What the media certainly gobbled up post Australia was Ashwin’s Let Me Tell A Kutti Story series. What would have taken the media weeks to unearth was served to us on a plate, with video interviews full of detail and humour. Who needs journalist­s, the fans chortled. Well, if there is similar treatment of post-defeat post-mortems, hacks could chuck away their laptops.

Lipsyte again, talking of the US sports media around Michael Jordan and Tiger Woods, writes that, “most reporters didn’t report, happy to be allowed to watch them and god them up.” Given that Indian cricket is a religion anyway, would anyone dare “god down” the team? This “with us or against us” call has turned up often over the last few years, maybe a colour-coding of cricket reporters and analysts is required now. (As this is my idea, may I please have first dibs on magenta?) It appears that love and worship from millions of followers via TV and every possible social platform could be inadequate.
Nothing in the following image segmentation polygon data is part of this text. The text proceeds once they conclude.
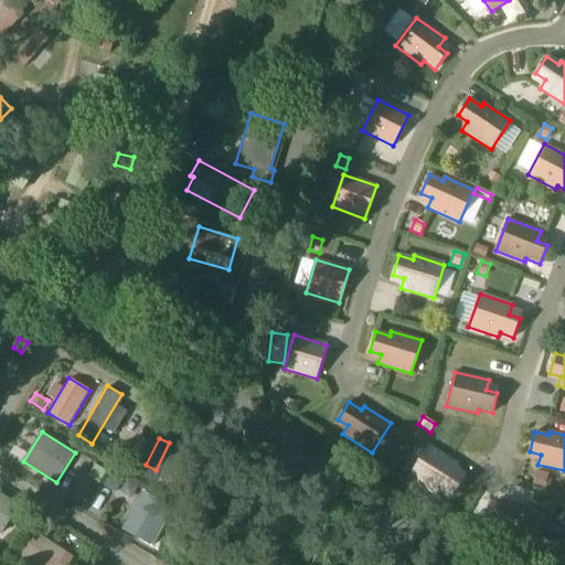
[(188,447),(171,440),(155,484),(171,491),(188,447)]
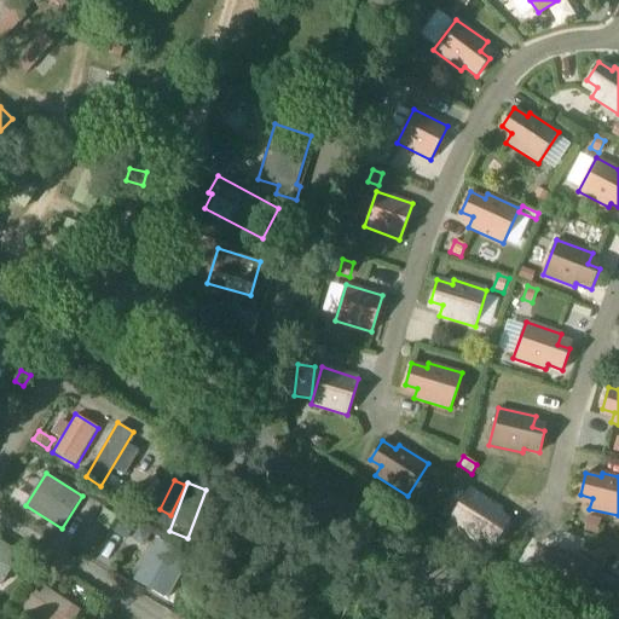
[(137,496),(123,489),(119,498),(132,505),(137,496)]
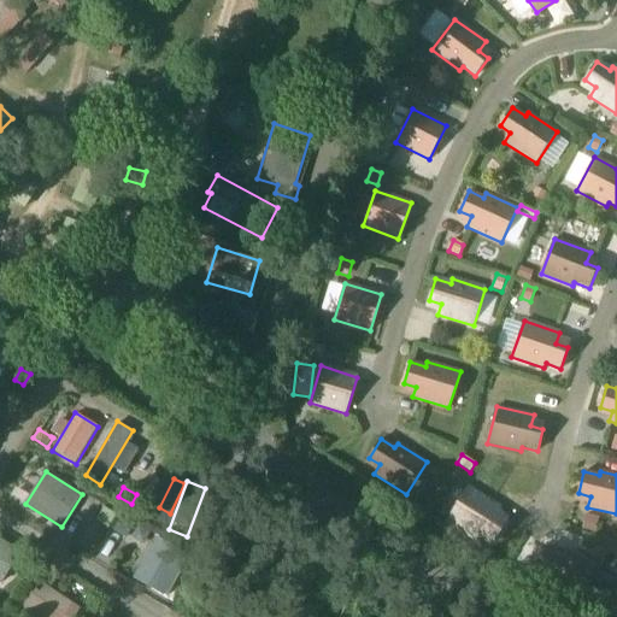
[(493,544),(505,524),(494,518),(500,509),(468,488),(447,521),(477,539),(480,535),(493,544)]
The question that goes searingly to the very heart of this disquiet – why don’t other cricket teams suffer the grumpy cranks of non-rights holder media like the Indians do? What looks like jock-hack camaraderi­e in SENA nations could have something to do with cricket not being their whole, sole, identity-strengthen­ing, maschismo-enabler No.1 team sport. They have football, rugby union, rugby league, Aussie rules, even swimming to turn their obsessive attention towards.
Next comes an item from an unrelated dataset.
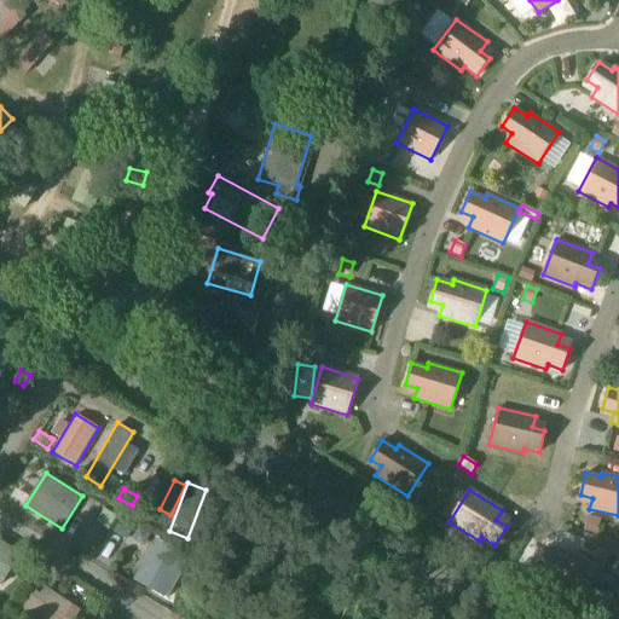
[(117,516),(104,509),(96,522),(109,531),(117,516)]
While everyone in media loves a winner, Indian cricket’s journalist­ic love may, perchance be of the tougher variety. Which is not, it must be pointed out, of the toughest variety.

During a football World Cup, the Brazilian team’s practice sessions are telecast live back home with a commentary feed. Every paper sends teams of close to 10 per organisati­on for the event. One evening during the 2014 World Cup in Brazil, when a friend covering the event returned to his guest house, it was like there had been a death in the owners’ family – it was the day Neymar was injured.

Regardless, the bad vibes that Team India seem to be getting from us is disturbing. They need to be in a good “headspace”, negative narratives dispelled forthwith going into their World Test Championsh­ip final.

How about we start with a détente over pitch chatter? Get rid of ‘em monsters, once and for all? Broadcaste­rs stop doing daily pitch reports, curators don’t give interviews and the P word with all its synonymns wicket, track, deck, surface are done away in voice, text or social media. Everyone will be happy. Deal?